L’uomo a cui data m’avevano il padre e la nobile madre,
dinanzi alla città lo vidi trafitto di spada:
i tre fratelli a me diletti, che tutti una madre
diede alla luce, tutti pervennero al giorno fatale.
295Ma tu neppur volevi, quel giorno che Achille m’uccise
lo sposo, ed espugnò la città di Minète divina,
ch’io lagrimassi: m’andavi dicendo che Achille divino
seco m’avrebbe a Ftia condotta, legittima sposa,
sui legni, e nella patria con me celebrate le nozze.
300Per questo io senza tregua ti piango, ché tanto eri mite».
     Cosí dicea pregando, gemevano pur l’altre donne.
Pàtroclo n’era il pretesto; ma ognuna sfogava il suo duolo.
     Quindi i vegliardi Achivi si strinsero intorno ad Achille,
e lo pregaron che cibo prendesse. Ma quei rifiutava,
305sempre gemendo: «Vi prego, se pure qualcun degli amici
vuol compiacermi, a me non parlate di cibo e di vino,
ch’io me ne debba saziare, ché troppo è il dolor che mi cruccia:
resistere digiuno saprò sin che il sole tramonti».

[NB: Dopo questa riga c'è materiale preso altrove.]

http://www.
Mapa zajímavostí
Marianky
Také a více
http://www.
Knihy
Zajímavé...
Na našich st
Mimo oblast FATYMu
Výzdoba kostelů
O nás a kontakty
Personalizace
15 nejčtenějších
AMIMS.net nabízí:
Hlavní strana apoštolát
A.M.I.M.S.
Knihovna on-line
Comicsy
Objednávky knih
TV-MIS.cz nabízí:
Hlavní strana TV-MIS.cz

     Cosí dicendo, diede commiato il Pelíde ai sovrani.
310Ma seco i due figliuoli d’Atrèo rimanevano, e Ulisse,
Nèstore, Idomenèo vegliardo, e l’equestre Fenice.

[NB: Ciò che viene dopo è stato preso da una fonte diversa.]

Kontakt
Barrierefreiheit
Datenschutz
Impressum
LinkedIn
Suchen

E confortar l’afflitto tentavano a prova; ma quello
nessun conforto avere poteva, se pria non poteva
entro le fauci sanguigne gittarsi alla guerra funesta.
315E, ripensando l’amico, traeva sospiri, e diceva:
     «Oh, quante volte, infelice, diletto fra tutti gli amici,
tu nella tenda a me preparavi soave la mensa,
svelto, con ogni cura, qualora gli Achivi guerrieri
contro i Troiani, in fretta recavan la furia di guerra.